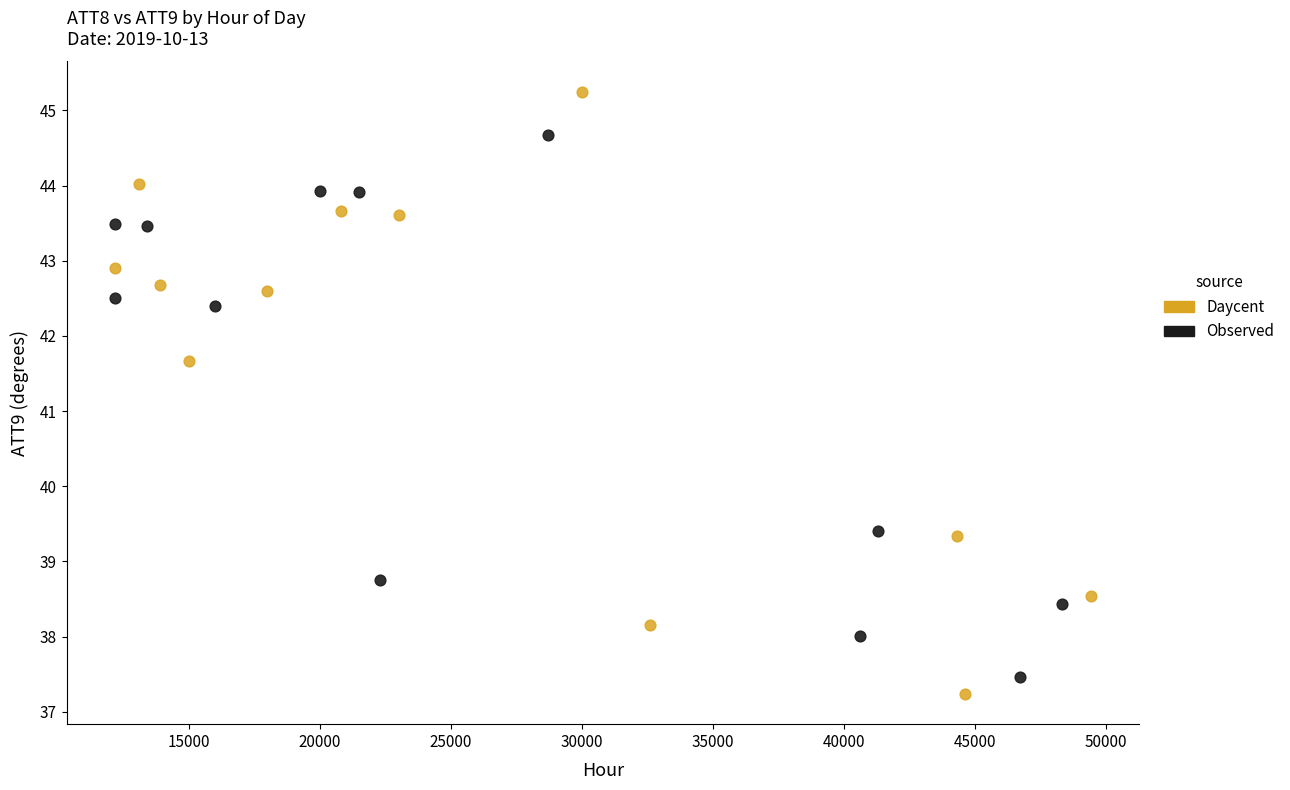

Which series has the widest spread of Y values?

Daycent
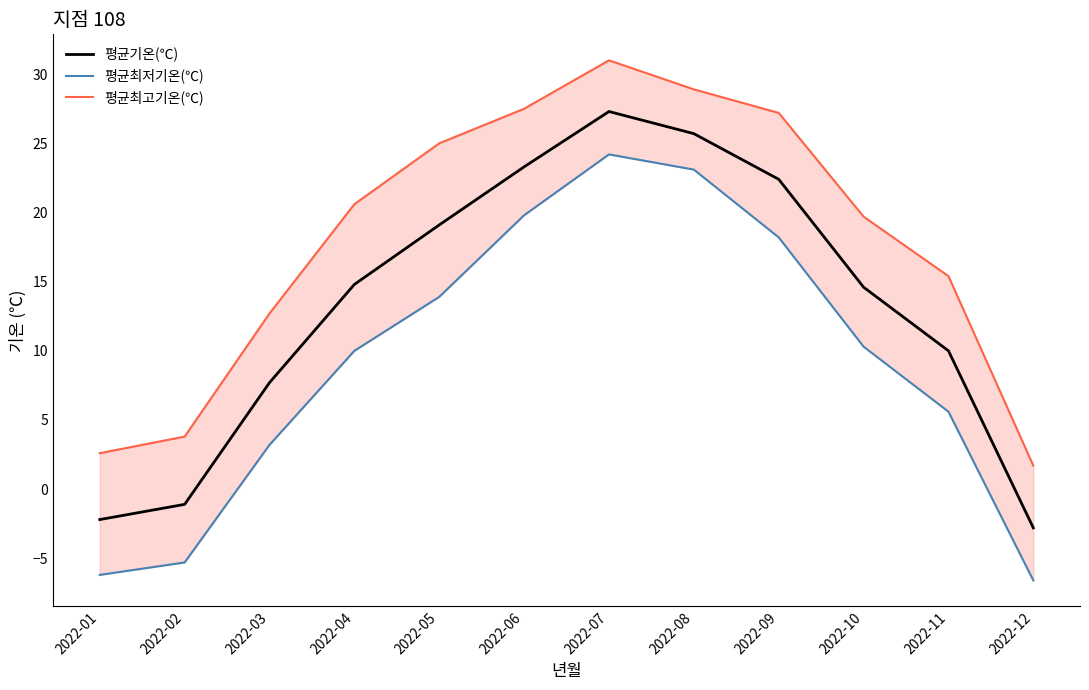

At which category does the chart reach its minimum across all series?

2022-12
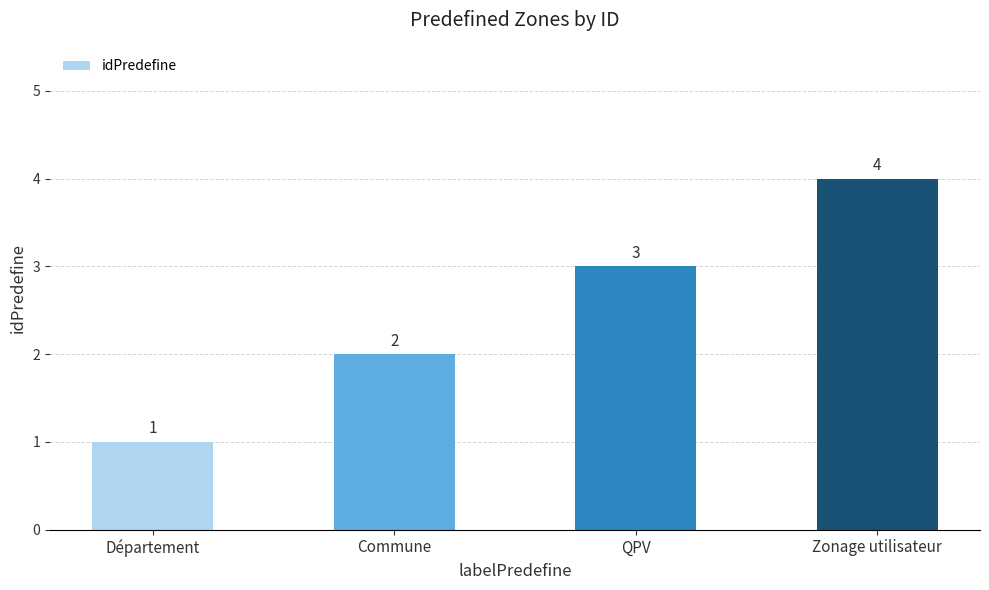

What is the label of the 4th bar from the left?

Zonage utilisateur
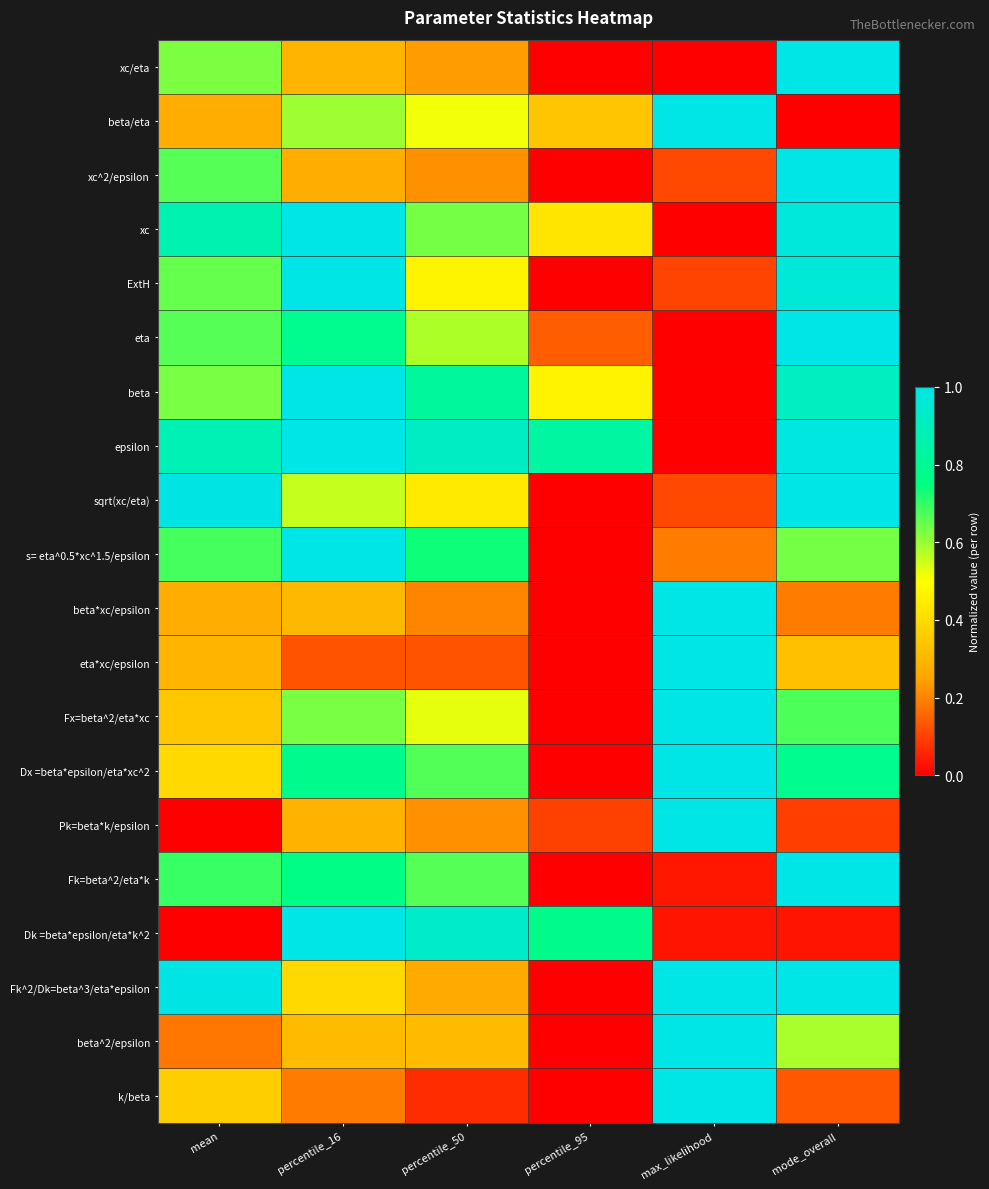

What is the total value across all series at mode_overall?

13.3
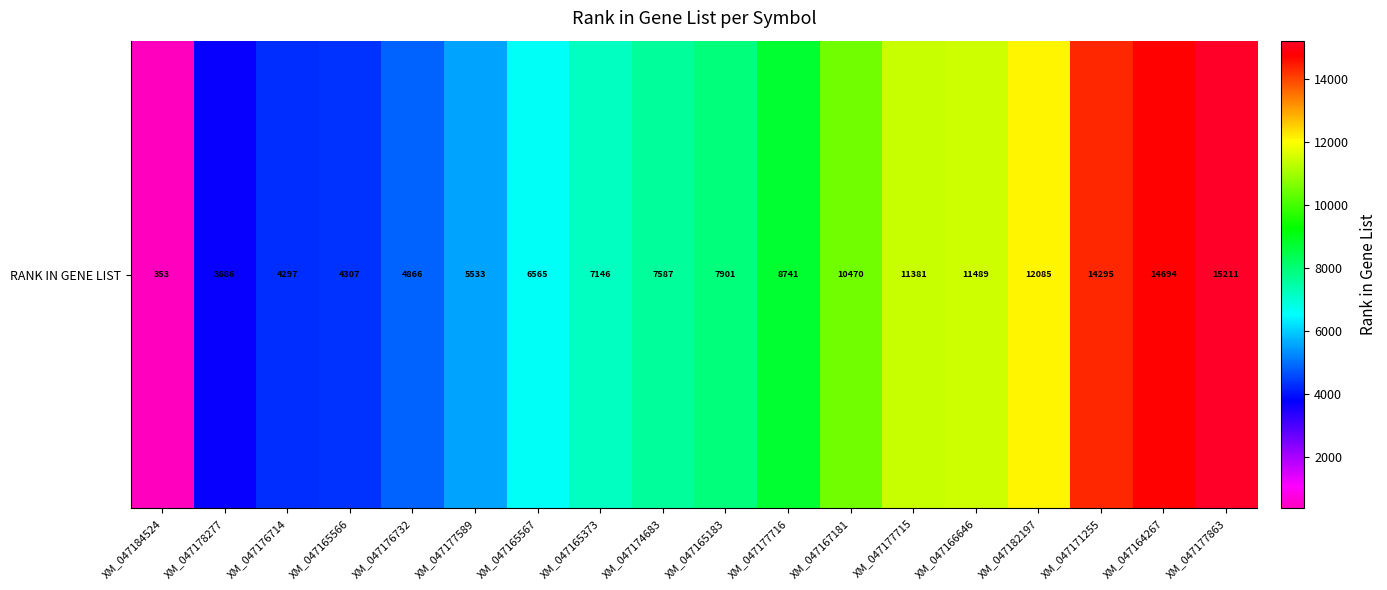

Approximately how many times larger is the value at XM_047167181 compared to XM_047165373?

1.5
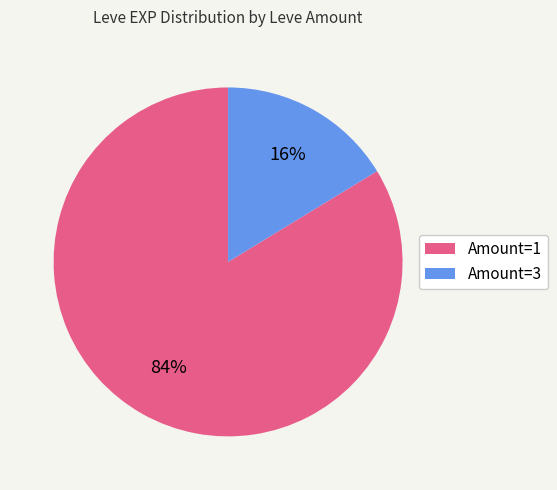

Count the number of slices in the pie.

2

--------

*WORK TO BE COMPLETED*.
Return every item above word for word, but leave out the pictures.

*FINISHED TASK*.
Which series has the widest spread of Y values?

Daycent

At which category does the chart reach its minimum across all series?

2022-12

What is the label of the 4th bar from the left?

Zonage utilisateur

What is the total value across all series at mode_overall?

13.3

Approximately how many times larger is the value at XM_047167181 compared to XM_047165373?

1.5

Count the number of slices in the pie.

2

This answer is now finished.